Peran sentral komunitas HIV mendapatkan sorotan utama dengan dikumandangkannya deklarasi Keterlibatan ODHA yang Lebih Besar (Greater Involvement of People Living with HIV/AIDS) pada tahun 1994 di Paris. Di Indonesia sendiri pola keterlibatan komunitas, terutama yang beridentitas OMS, dalam penanggulangan HIV mengalami corak perubahan yang cukup signifikan: mulai dari penyedia informasi (1990-an), kepanjangan tangan sektor kesehatan dan sosial dalam pemberian layanan (2000-an), sampai dengan pengelolaan program dengan titik berat pada advokasi kebijakan layanan (2010-sekarang). Tak dapat disangkal pergeseran peran ini hanya dapat terjadi karena akumulasi pengalaman dan perkembangan ilmu pengetahuan yang memungkinkan pengendalian dan pencegahan HIV yang efektif sehingga mengikis momok HIV sebagai virus mematikan. Perpaduannya dengan pengelolaan kapital (baca: dana) program menempatkan komunitas dalam posisi strategis dan prestise yang sulit terbayangkan pada era sebelumnya.

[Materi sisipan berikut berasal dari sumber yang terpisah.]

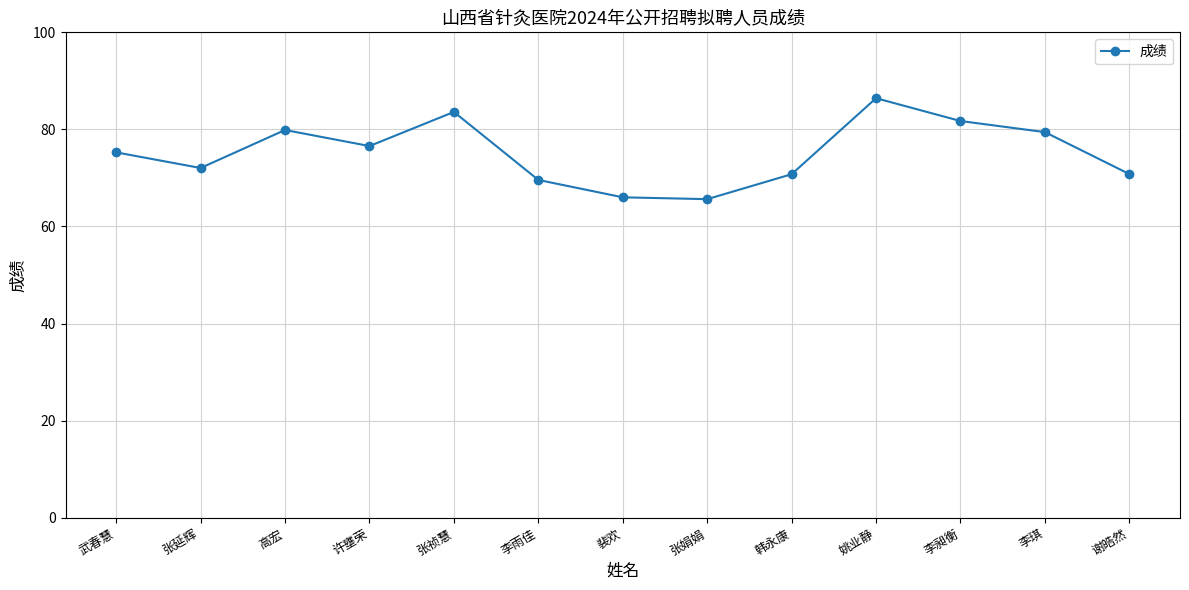

Does the chart display data point markers on the line(s)?

Yes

Pergeseran peran komunitas ini diharapkan dapat berkontribusi terhadap penurunan laju kematian terkait HIV yang terus mengalami kenaikan pada dasawarsa terakhir dan peningkatan cakupan pengobatan yang masih terbilang sangat rendah di dunia (17% dari semua ODHA). Ketersediaan pendanaan eksternal yang semakin menipis dan bahkan cenderung bersumber tunggal ditakutkan mengikis semangat guyub komunitas yang mengacu pada nilai saling percaya dan kesamaan ideologi sebagaimana diartikulasikan oleh Ferdinand Tรถnnies dengan terminologi gemeinschaft.

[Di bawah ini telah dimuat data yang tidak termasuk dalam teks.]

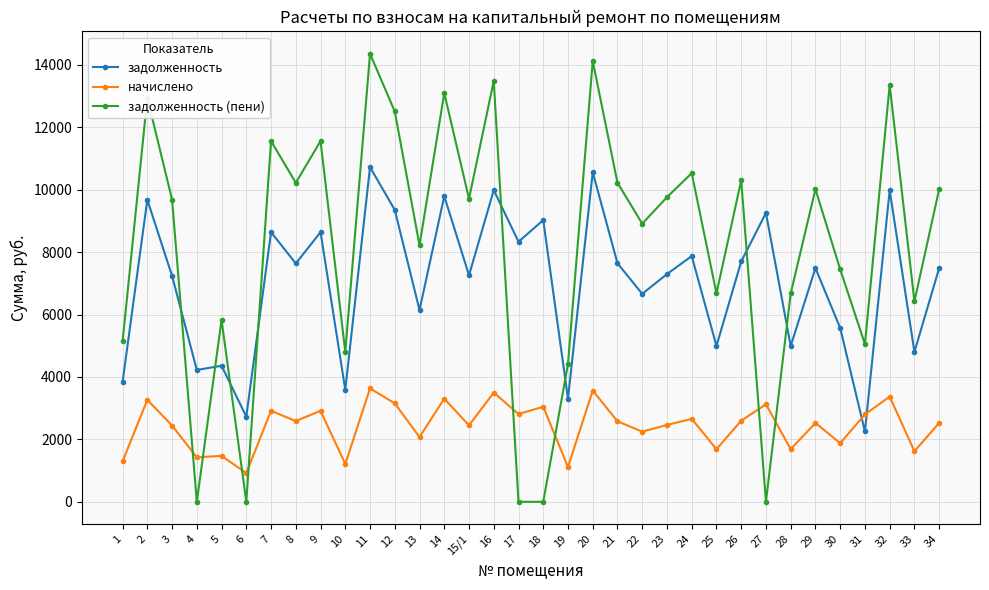

What is the highest value of the задолженность series?

10723.4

Semangat guyub ini lambat laun tergantikan oleh struktur birokrasi untuk akuntabilitas pemenuhan target belaka di bawah ancaman keberlanjutan aktivitas program yang tak menentu. Salah satu indikasi hal ini sedang terjadi dapat disadari dari bertolak belakangnya hasil program konkrit dalam indikator paling esensial, seperti perubahan tingkat kematian, dengan kinerja program komunitas yang dinilai tinggi. Meritokrasi yang tercipta dilandaskan pada daya serap anggaran program semata yang harus senantiasa tumbuh agar mendapatkan alokasi dalam jumlah yang setidaknya sama di periode selanjutnya. Klasik. Disadari atau tidak, OMS HIV dapat secara sukarela melestarikan inefisiensi dari birokrasi administratif yang dalam banyak kasus memberikan raison d’etre (tujuan keberadaan organisasi) bagi perjuangan OMS di masa perintisnya.

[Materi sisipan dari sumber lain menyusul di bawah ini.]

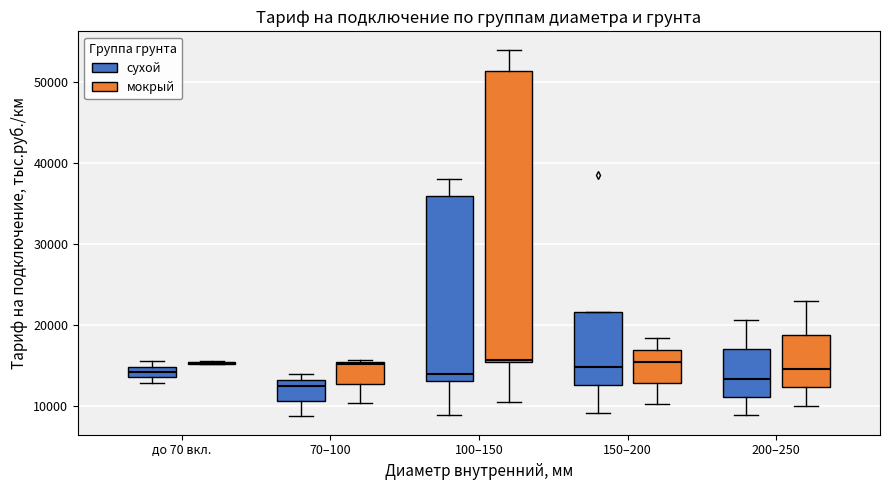

Where is the lower edge of the box for 70–100 (мокрый) on the y-axis? The values are not printed on the chart, so give them approximately, as read against the axis.

13000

Komunitas telah, sedang, dan akan terus membuat perubahan dalam respons penanggulangan HIV. Dengan pengecualian vaksin, kita sudah memiliki teknologi untuk mencegah dan mengobati HIV secara efektif. Sejumlah terobosan intervensi baru (dan lama) yang sudah diterapkan secara luas di banyak negara seperti tes HIV berbasis komunitas dan pre-exposure prophylaxis (atau program kondom) masih mandek atau bahkan dirasakan terlalu tabu untuk disertakan dalam diskusi kebijakan, dikaji manfaatnya, dan untuk diimplementasikan. Intervensi-intervensi ini membawa dampak langsung pada kelompok risiko HIV sebagai bagian dari komunitas itu sendiri. Tingkat pengaruh yang dimiliki komunitas HIV saat ini dapat digunakan untuk membantu mewujudkan ketersediaan dari intervensi-intervensi ini. Semangat guyub komunitas perlu dirawat guna mempertahankan idealisme yang berpihak pada dan sensitif terhadap kebutuhan komunitas terdampak yang lebih luas. Dengan demikian komunitas secara sadar mengambil peranan aktif sebagai agen perubahan – selaras dengan tema HAS tahun ini.
Disclaimer: Tulisan ini mewakili opini penulis dan tidak menggambarkan opini dan sikap Pusat Penelitian HIV Atma Jaya.